The Comintern directed the American party in 1924 to redouble its efforts to organize African-Americans. The party complied by creating the American Negro Labor Congress in 1925. That organization was also a failure: the black press denounced it and the labor movement, outside of a few party-controlled unions that themselves had few black members, ignored it.
The ANLC, for its part, isolated itself from other black organizations, attacking the NAACP and other organizations as middle class accommodationists controlled by white philanthropists. The ANLC and the Party had a more complex relationship with Marcus Garvey's Universal Negro Improvement Association; while the party approved of Garvey's fostering of "race consciousness", it was strongly opposed to his support for a separate black nation. When the party made efforts to recruit members from the UNIA, Garvey expelled the party members and sympathizers in its ranks.
The Third Period and National Self-Determination (1928 – 1935)
The Sixth Congress of the Comintern held in 1928 changed the party's policy drastically; it claimed that blacks in the United States were a separate national group and that black farmers in the South were an incipient revolutionary force.

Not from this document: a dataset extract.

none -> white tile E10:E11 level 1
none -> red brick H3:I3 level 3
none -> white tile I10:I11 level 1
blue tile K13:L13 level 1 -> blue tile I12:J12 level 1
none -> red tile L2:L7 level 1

The Comintern therefore ordered the party to press the demand for a separate nation for blacks within the so-called "Black Belt", a swath of counties with a majority black population extending from eastern Virginia and the Carolinas through central Georgia, Alabama, the delta regions of Mississippi and Louisiana and the coastal areas of Texas. The party leadership, deeply divided into rival factions, each eager to show its fealty to the Comintern's understanding of conditions in the United States, complied.

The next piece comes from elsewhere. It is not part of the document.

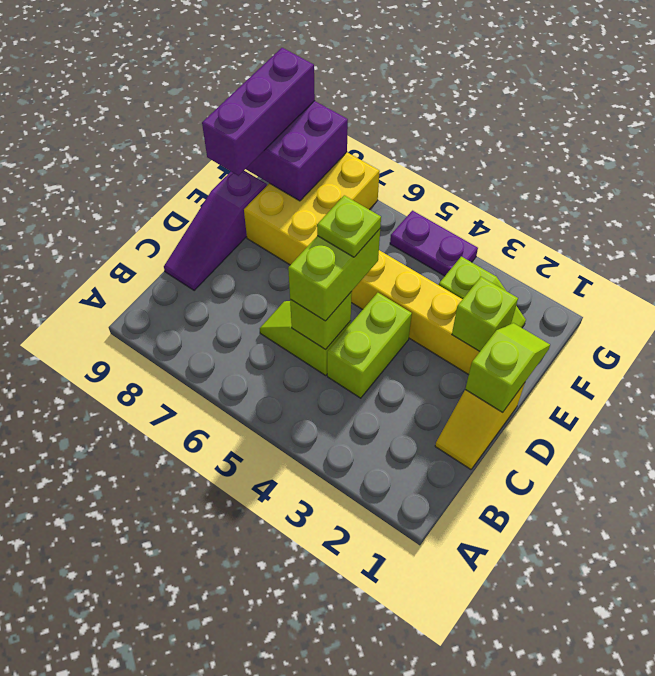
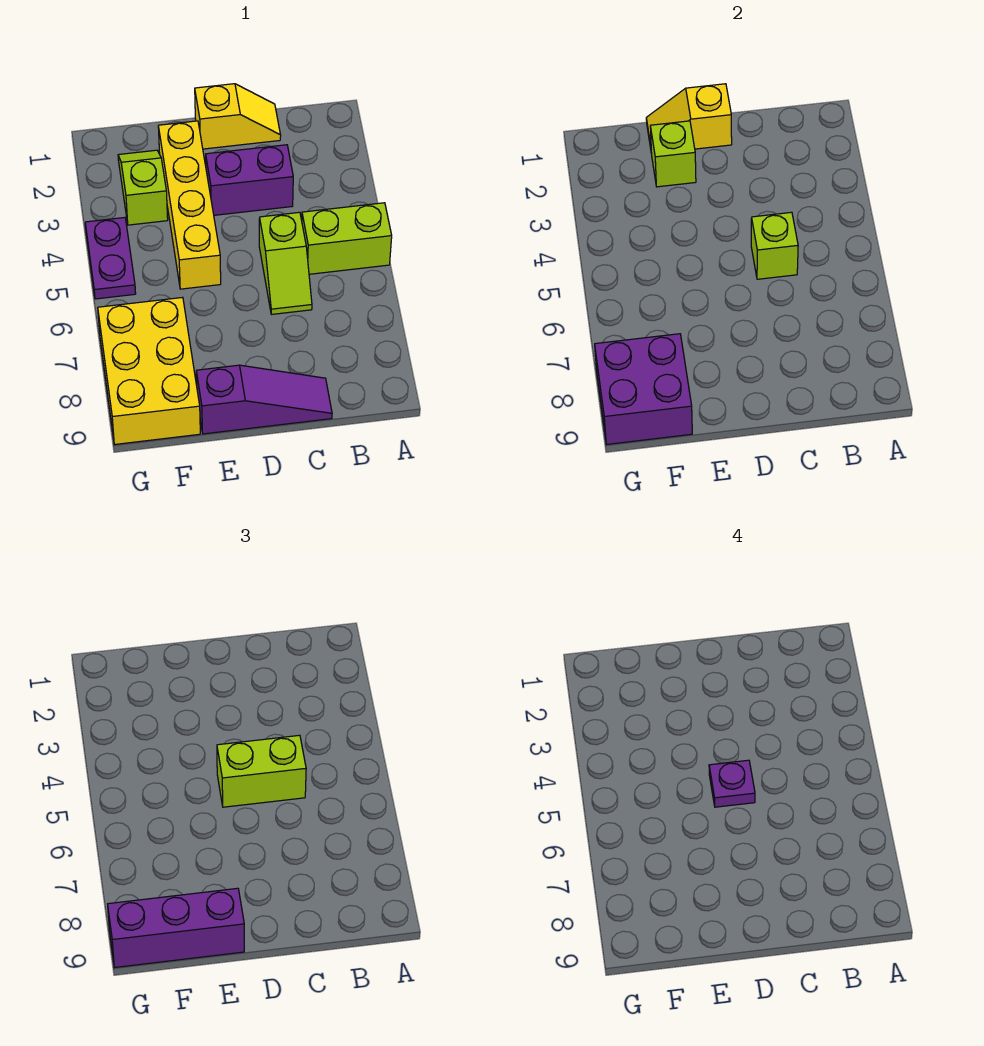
none -> purple brick C3:D3 level 1
lime brick C4:D4 level 1 -> lime brick A5:B5 level 1
lime slope D1:E1 level 2 top D -> yellow slope D1:E1 level 2 top D
lime plate D5 level 4 -> purple plate D5 level 4
yellow brick E7:G8 level 1 -> yellow brick F7:G9 level 1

That policy drew ridicule from other left organizations and very little support from African-Americans, either in the urban north or in the South itself, where the CPUSA had little foothold. While the party continued to give lip service to the goal of national self-determination for blacks, particularly in its theoretical writings of the time, it largely ignored that demand in its practical work.
The party sent organizers to the Deep South for the first time in the late 1920s. The party focused its efforts, for the most part, on very concrete issues: organization of miners, steelworkers and tenant farmers, utility shutoffs, evictions, jobs, unemployment benefits, lynchings, and the pervasive system of Jim Crow.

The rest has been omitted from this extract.